START DATA TO EXAMINE

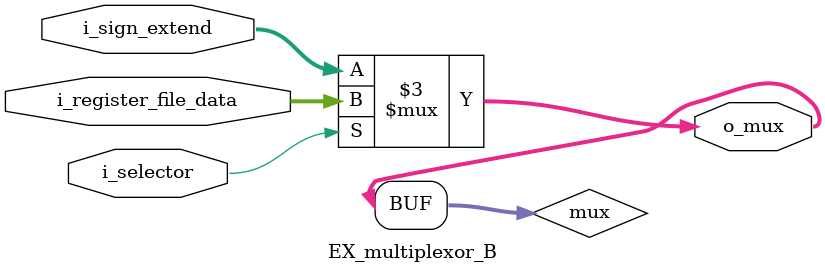
<source format=v>
`timescale 1ns / 1ps



module EX_multiplexor_B
#(
    parameter               NB_INST         =   32,         // Longitud de registro con signo
    parameter               NB_SELECTOR     =   2           // Longitud del selector
)
(
    // INPUTS   
    input   wire    [NB_INST-1:0]               i_sign_extend,
    input   wire    [NB_INST-1:0]               i_register_file_data,
    input   wire                                i_selector,
    output  wire    [NB_INST-1:0]               o_mux
);

    // INTERNAL
    reg         [NB_INST-1:0]               mux;

    always @(*) begin
      if(i_selector) begin               
            mux <= i_register_file_data;
      end 
      else begin
            mux <= i_sign_extend;
      end
    end


    // OUTPUT
    assign o_mux = mux;
endmodule
</source>
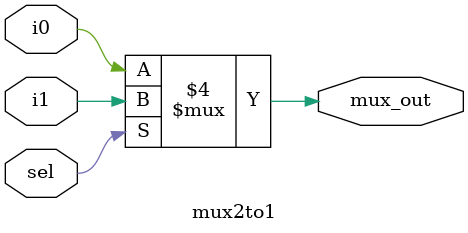
<source format=v>
module mux2to1(
	input i0, i1, sel,
	output reg mux_out
	);
	
always @(i0, i1, sel)
     begin
	if (sel==1'b0)
		mux_out = i0;
	else
		mux_out = i1;
     end 
endmodule

</source>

END DATA TO EXAMINE

■ WHAT THE TASK REQUIRES ■
Starting with the first line of the records above and stopping after the line containing "always @(*) begin", repeat every line exactly and leave out the pictures.

■ REPLY TO THE TASK ■
<source format=v>
`timescale 1ns / 1ps



module EX_multiplexor_B
#(
    parameter               NB_INST         =   32,         // Longitud de registro con signo
    parameter               NB_SELECTOR     =   2           // Longitud del selector
)
(
    // INPUTS   
    input   wire    [NB_INST-1:0]               i_sign_extend,
    input   wire    [NB_INST-1:0]               i_register_file_data,
    input   wire                                i_selector,
    output  wire    [NB_INST-1:0]               o_mux
);

    // INTERNAL
    reg         [NB_INST-1:0]               mux;

    always @(*) begin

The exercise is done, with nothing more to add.